È stato istinto di sopravvivenza. Per non impazzire ho bisogno di fare qualcosa di folle, per quanto si possa considerare folle andare a una partita di basket con mia cugina.
«Bene, ora andiamo lì, ci divertiamo e guardiamo tanti bei ragazzi.» Continua a guidare, lanciando delle occhiate al navigatore. «Rilassati, non potrebbero mai sapere che siamo lì. Ho controllato, nessuna televisione trasmette la partita, è solo un'amichevole estiva. E poi dubito che l'avrebbero guardata.»
«Forse Pierre sì, è talmente invidioso di Jérémy...» Mi perdo a fissare le strade scorrere fuori dal finestrino, con tante persone che si godono un venerdì sera come tanti. Per me, invece, questa non è la normalità.
«Stai tranquilla, sei stata brava a inventarti il piano, andrà tutto bene.»
Non so se mi sento agitata per aver nascosto ai miei cosa sto facendo, o emozionata perché Jérémy mi ha invitata alla partita tramite la madre. Lei è stata molto gentile a farlo, credo che lui le abbia detto che non riusciamo a parlarci senza che mio padre o Pierre si mettano in mezzo.
È stata una mossa da disperato?
Spero di no, perché il modo in cui sua madre mi ha parlato mi ha colpita, come se sapesse che per lui, in qualche modo, sono importante. O, più probabilmente, mi sto solo illudendo.
Ma forse anche lui è infastidito dal fatto che non riusciamo a parlare per più di mezzo minuto senza ingerenze altrui... Forse anche a lui interessa conoscermi meglio, così come interessa a me.
La palma-giocattolo sul cruscotto ondeggia per il movimento della macchina, e Nicole ci giocherella con un dito quando ci fermiamo per un semaforo. «Dovremmo andarci, un giorno.»
«Dove?»
«Ai Caraibi, a cercare i parenti di tua madre. Poi magari ci troviamo così bene che ci trasferiamo lì e apriamo un bar sulla spiaggia. Non sarebbe magnifico?»
«Sarebbe magnifico se potessi andarmene da qui» le dico, invece. «Ovunque, anche senza arrivare fin laggiù. Anche solo cambiare città sarebbe un grosso miglioramento.»
Dirlo ad alta voce mi fa venire un nodo alla gola.
«Mi mancheresti, Zézé. Per questo se vai ai Caraibi devi portarmi con te.»
Zézé.
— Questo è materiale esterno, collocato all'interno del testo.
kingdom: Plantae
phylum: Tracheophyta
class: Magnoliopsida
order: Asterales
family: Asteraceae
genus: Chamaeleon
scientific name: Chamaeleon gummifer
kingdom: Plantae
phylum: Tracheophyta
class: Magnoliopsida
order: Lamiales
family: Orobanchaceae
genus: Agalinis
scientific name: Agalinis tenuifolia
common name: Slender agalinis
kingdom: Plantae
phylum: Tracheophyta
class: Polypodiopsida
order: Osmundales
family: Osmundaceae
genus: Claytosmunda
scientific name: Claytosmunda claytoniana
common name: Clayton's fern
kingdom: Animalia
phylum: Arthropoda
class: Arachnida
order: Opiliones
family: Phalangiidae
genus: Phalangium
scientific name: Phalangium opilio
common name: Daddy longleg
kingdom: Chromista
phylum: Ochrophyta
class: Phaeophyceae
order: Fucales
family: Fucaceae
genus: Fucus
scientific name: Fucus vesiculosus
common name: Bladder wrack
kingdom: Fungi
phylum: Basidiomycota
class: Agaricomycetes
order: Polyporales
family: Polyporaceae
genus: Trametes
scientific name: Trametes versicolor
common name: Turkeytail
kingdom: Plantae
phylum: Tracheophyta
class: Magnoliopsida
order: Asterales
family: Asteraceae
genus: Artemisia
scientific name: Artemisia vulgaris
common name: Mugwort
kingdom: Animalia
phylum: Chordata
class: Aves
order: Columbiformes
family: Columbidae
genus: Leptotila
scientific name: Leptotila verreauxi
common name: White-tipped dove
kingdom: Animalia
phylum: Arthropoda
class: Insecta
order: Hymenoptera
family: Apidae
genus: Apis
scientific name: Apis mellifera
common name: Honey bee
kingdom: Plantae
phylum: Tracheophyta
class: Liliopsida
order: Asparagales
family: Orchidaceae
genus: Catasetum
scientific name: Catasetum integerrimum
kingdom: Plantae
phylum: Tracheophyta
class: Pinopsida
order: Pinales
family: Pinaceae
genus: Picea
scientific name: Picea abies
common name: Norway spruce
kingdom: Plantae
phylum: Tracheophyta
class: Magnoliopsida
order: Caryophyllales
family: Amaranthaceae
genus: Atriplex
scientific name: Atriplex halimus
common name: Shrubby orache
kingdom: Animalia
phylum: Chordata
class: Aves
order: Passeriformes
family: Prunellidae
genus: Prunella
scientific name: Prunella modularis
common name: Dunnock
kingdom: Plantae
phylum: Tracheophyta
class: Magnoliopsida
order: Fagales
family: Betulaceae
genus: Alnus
Il nomignolo con cui mi chiamava da bambina, e che ora è rimasto come ricordo lontano di un tempo in cui siamo state felici e spensierate. E lei è così forte da usarlo, per ricordare a entrambe che è possibile essere felici anche quando tutto intono a noi sta crollando.
«Anche tu mi mancheresti.» Non aggiungo altro, perché non c'è altro da aggiungere. Se non avessi Nicole, le mie giornate sarebbero ancora più tristi e deprimenti di quanto siano già...
Rimaniamo in silenzio fino a quando non arriviamo al parcheggio per i tifosi, accanto al palazzetto. L'Astroballe non si trova molto lontano dalla via in cui abito: spesso ci sono passata davanti, pur senza chiedermi che cosa fosse. Pensavo che fosse un'arena per degli spettacoli... Non pensavo che mi ci sarei recata di nascosto insieme a Nicole.
Raggiungiamo Axel e lo troviamo insieme alla madre di Jérémy mentre stanno chiacchierando e ridendo insieme. Questo ragazzo si fa benvolere da tutti.
«Anche lei mangia i popcorn con lo zucchero!» dice appena siamo abbastanza vicine. Poi guarda Nicole. «Visto che non sono l'unico?»
Lei alza gli occhi al cielo, divertita. «Tu sei strano lo stesso.»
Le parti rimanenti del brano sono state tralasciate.